As the 50-day deadline given by Prime Minister Narendra Modi himself for the completion of the demonetisation process draws near, there is a growing consensus among bankers that the restrictions on withdrawals would have to continue in the New Year to maintain the orderly functioning of banks.
The RBI has infused just Rs5.92 lakh crore in the banking system between 9 November and 19 December against Rs 15.4 lakh crore of scrapped notes.
Banks at many places are not in a position to disburse even the current limit of Rs24,000 per week due to the cash crunch and are rationing currency depending on cash availability.
If the limit is ended for individuals and businesses from 2 January, it is unlikely that banks would be able to disburse the higher demand for valid currency given the current cash position.
"Most of us think that the withdrawal limit would not be completely withdrawn. It is a possibility that it could be relaxed if the cash situation improves," a senior public sector bank official told Business Standard.
With banks struggling to meet the demand of individual customers, it would be impossible to service businesses big and small requiring cash in large quantities, the official said, and the only way would be to relax the limit gradually.
Recently, State Bank of India chairperson Arundhati Bhattacharya had also indicated that restrictions on withdrawals cannot be lifted entirely unless more cash is made available to banks.
Since the demonetisation of Rs500 and Rs1,000 notes, the government has fixed a limit of Rs24,000 per week on withdrawals from bank accounts and Rs2,500 per day from ATMs in view of the currency crunch.
The government and RBI have not specified when the restrictions will be withdrawn.
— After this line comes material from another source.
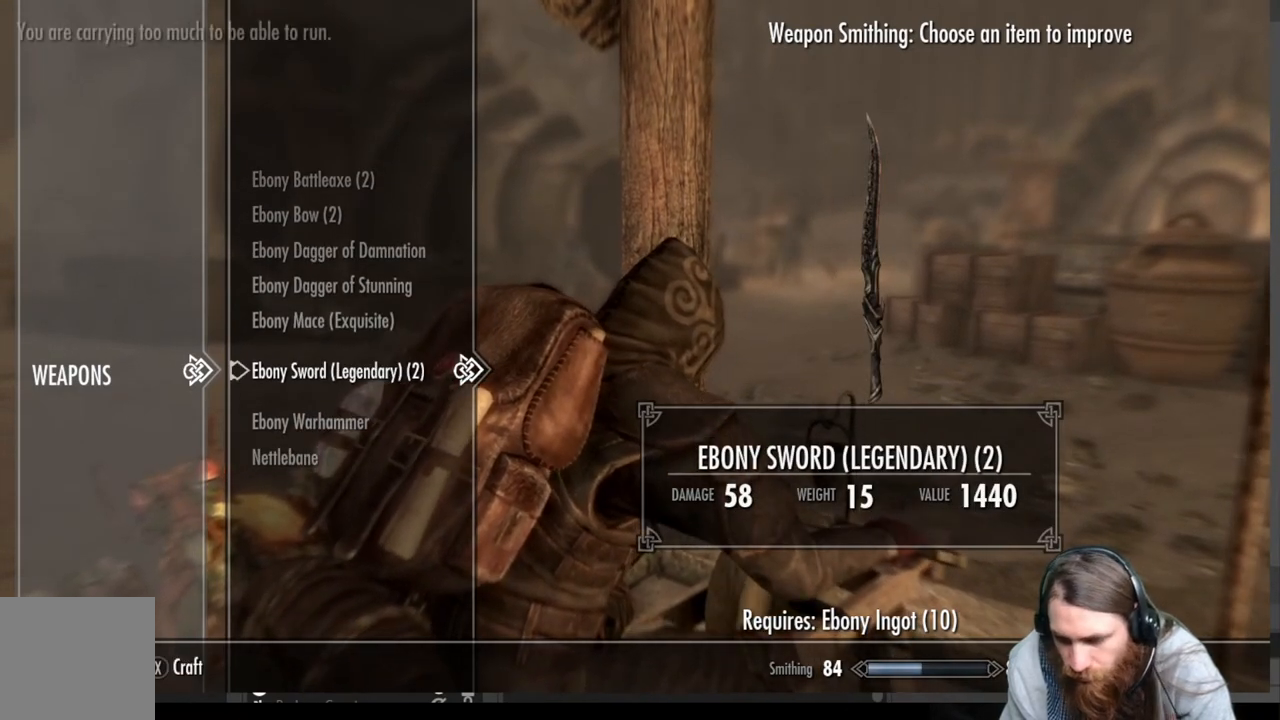
{"buttons": ["A"], "left_stick": "center", "right_stick": "center", "events": [[167, "X", "up"], [433, "A", "down"]]}
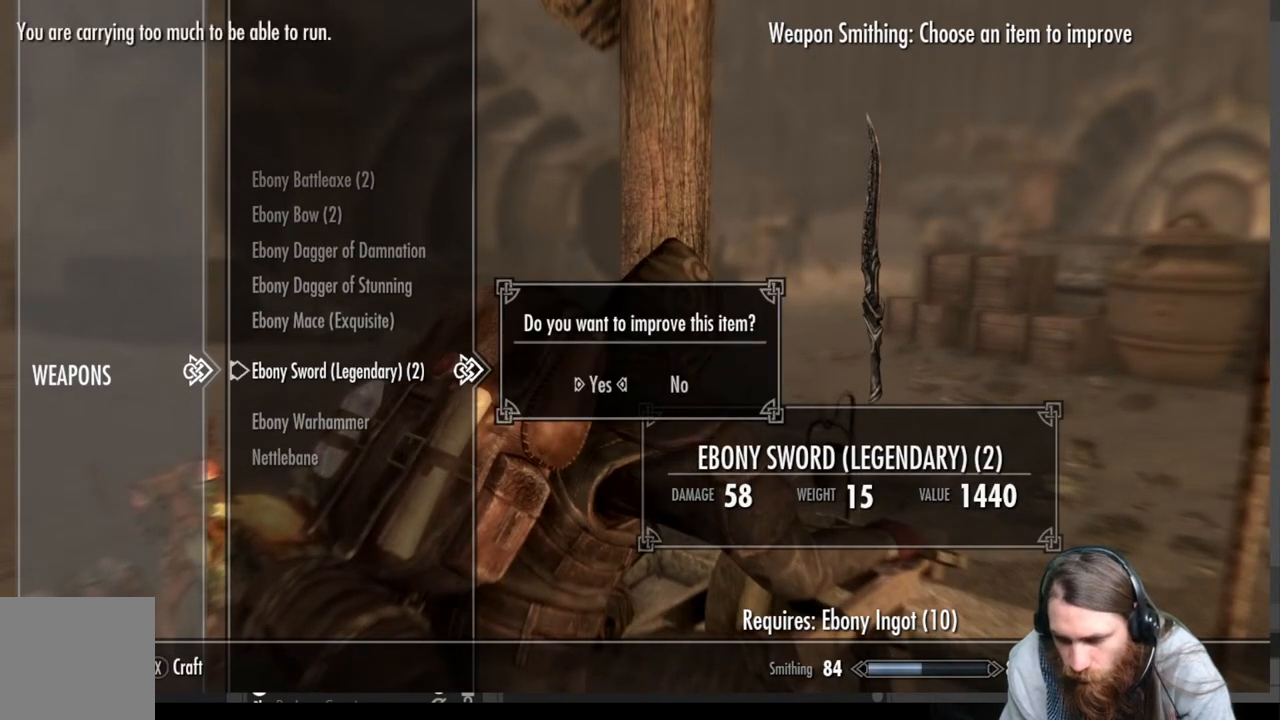
{"buttons": [], "left_stick": "center", "right_stick": "center", "events": [[117, "A", "up"]]}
Finance secretary Ashok Lavasa had said the withdrawal cap would be will be reviewed after 30 December.
Even bank unions are of the opinion that the restrictions cannot be done away with in one go. In all likelihood the restrictions on withdrawal would continue for some more time, said All India Bank Officers' Confederation (AIBOC) general secretary Harvinder Singh.
The situation of currency supply is known to everyone and it would be difficult to lift the limit from 2 January, Singh told Business Standard, adding that small businesses are waiting for the cap to go so that they can withdraw as per their requirement.
According to RBI, banks had got deposits of Rs12.4 lakh crore defunct notes by 10 December.